Tout comme Rosenblatt pensait que son Perceptron était la base d'une machine consciente et humaine, certains théoriciens contemporains de l'IA pensent également aux réseaux neuronaux artificiels d'aujourd'hui. En 2023, Microsoft a publié un article affirmant que « les performances de GPT-4 sont étonnamment proches des performances au niveau humain ».
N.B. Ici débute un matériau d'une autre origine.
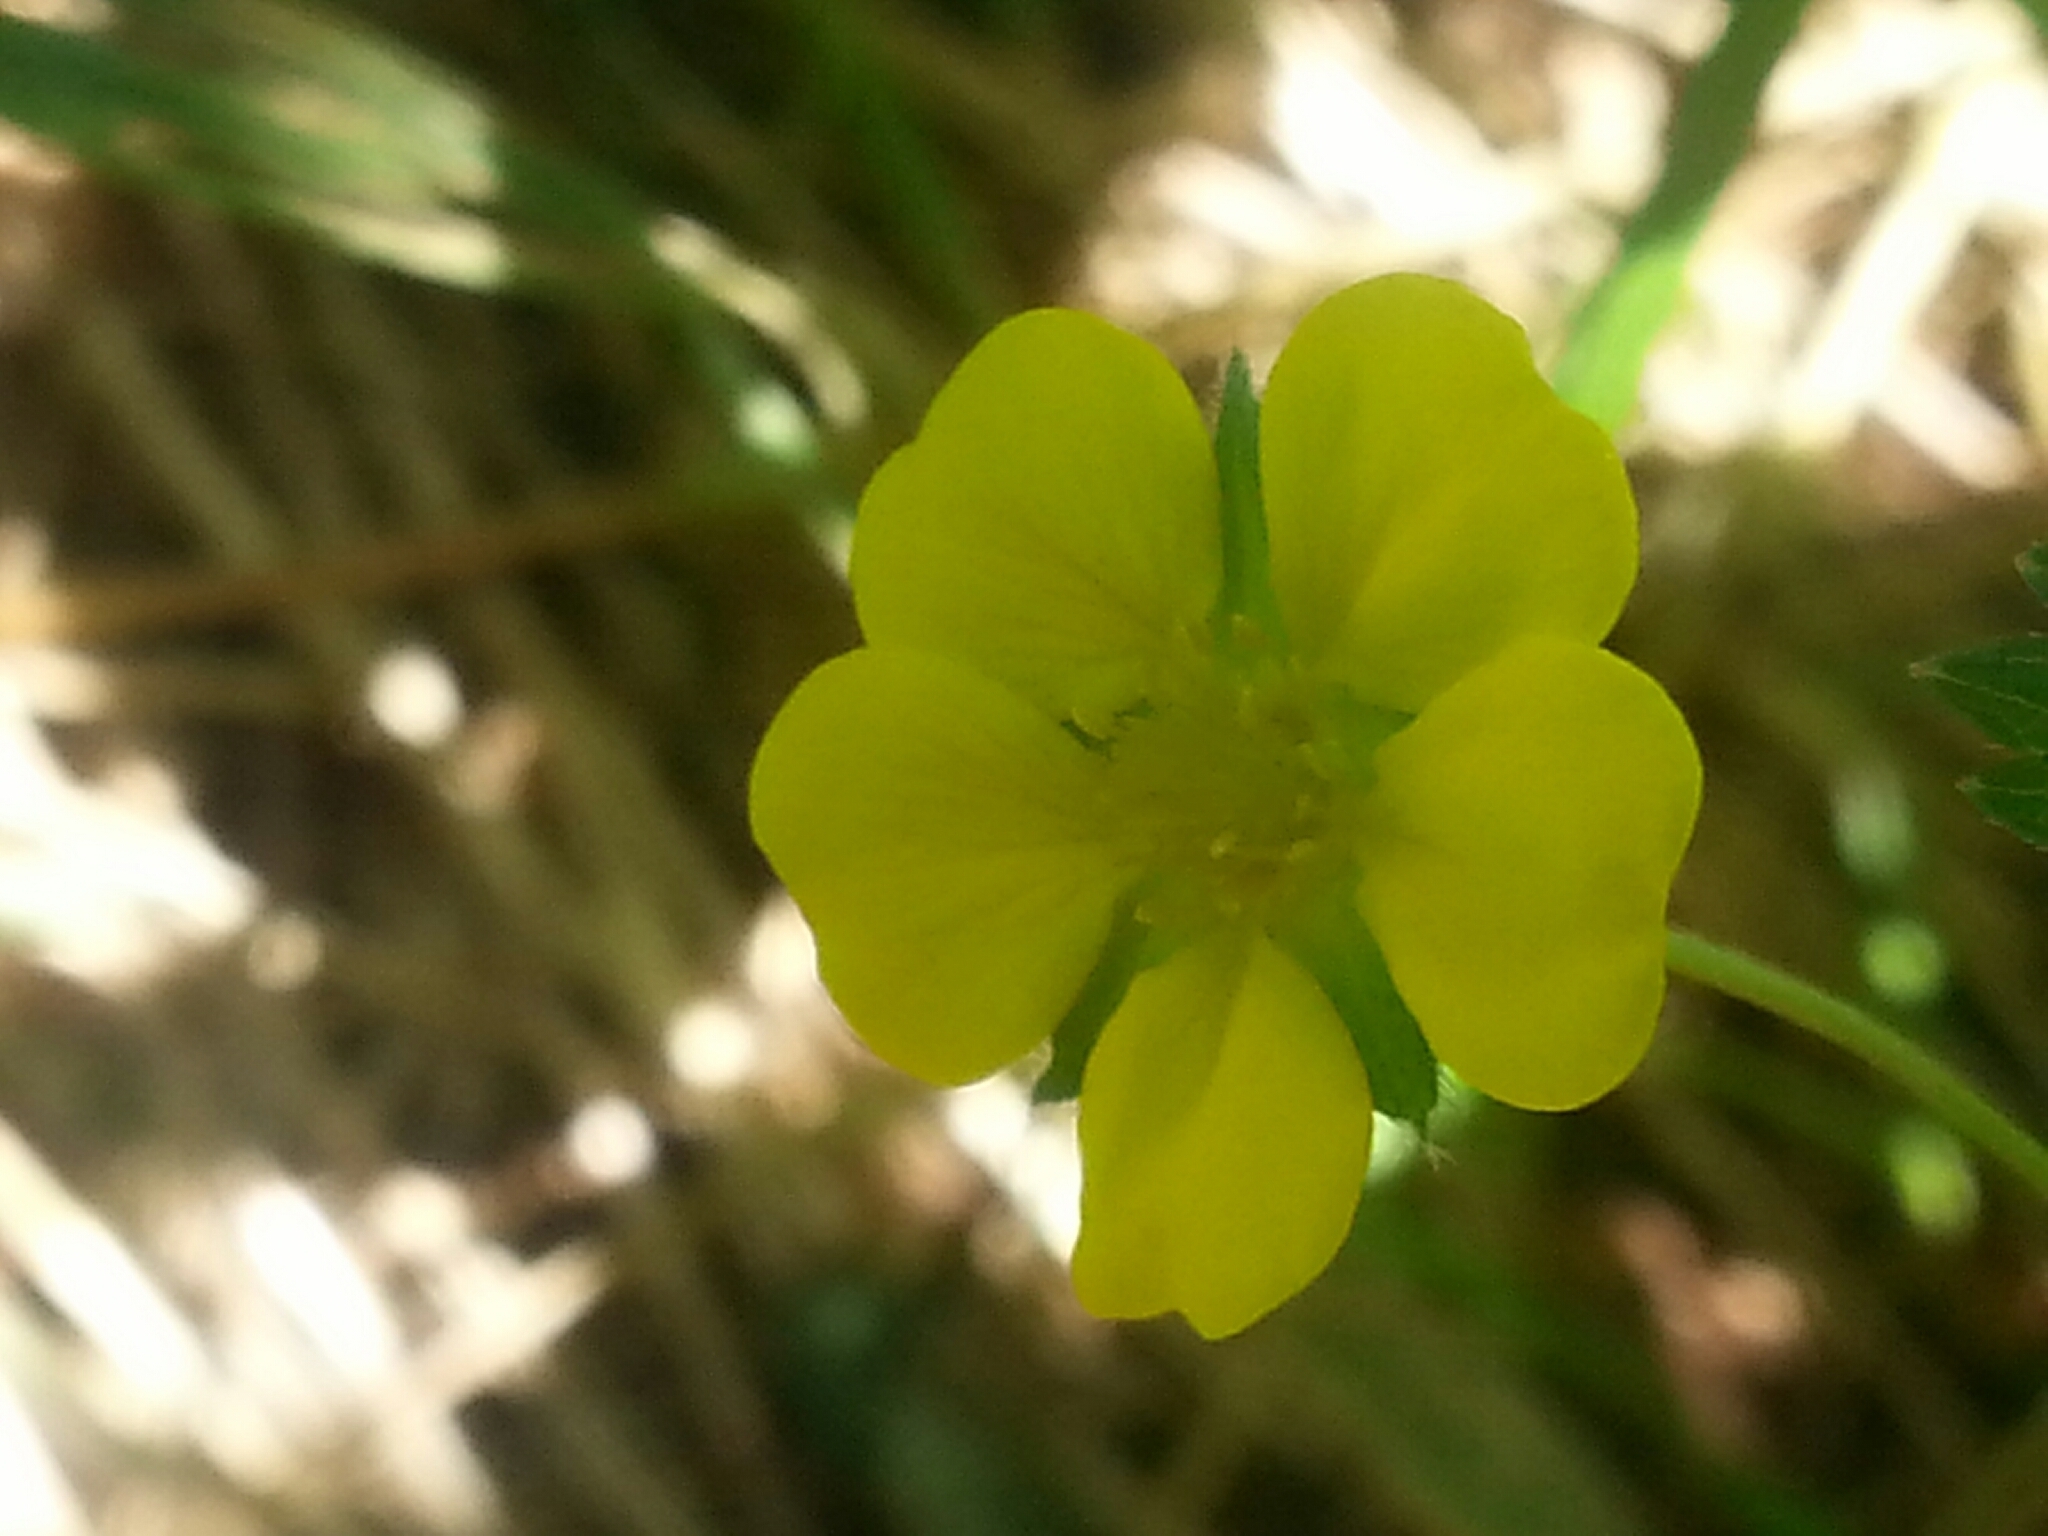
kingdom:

Mais avant d’affirmer que les LLM font preuve d’une intelligence de niveau humain, il pourrait être utile de réfléchir à la nature cyclique des progrès de l’IA. Bon nombre des problèmes qui hantaient les précédentes itérations de l’IA sont toujours présents aujourd’hui. La différence réside dans la manière dont ces problèmes se manifestent.
Par exemple, le problème de la connaissance persiste encore aujourd’hui. ChatGPT s'efforce continuellement de répondre aux expressions idiomatiques, aux métaphores, aux questions rhétoriques et au sarcasme, des formes de langage uniques qui vont au-delà des connexions grammaticales et nécessitent plutôt de déduire le sens des mots en fonction du contexte.
Les réseaux de neurones artificiels peuvent, avec une précision impressionnante, détecter des objets dans des scènes complexes. Mais donnez à une IA une image d'un autobus scolaire couché sur le côté et elle dira avec beaucoup d'assurance qu'il s'agit d'un chasse-neige dans 97 % des cas.
Des leçons à retenir
En fait, il s’avère que l’IA est assez facile à tromper d’une manière que les humains identifieraient immédiatement. Je pense que c'est une considération qui mérite d'être prise au sérieux, compte tenu de la façon dont les choses se sont déroulées dans le passé.
L’IA d’aujourd’hui est très différente de celle d’autrefois, mais les problèmes du passé demeurent. Comme le dit le proverbe : l’histoire ne se répète peut-être pas, mais elle rime souvent.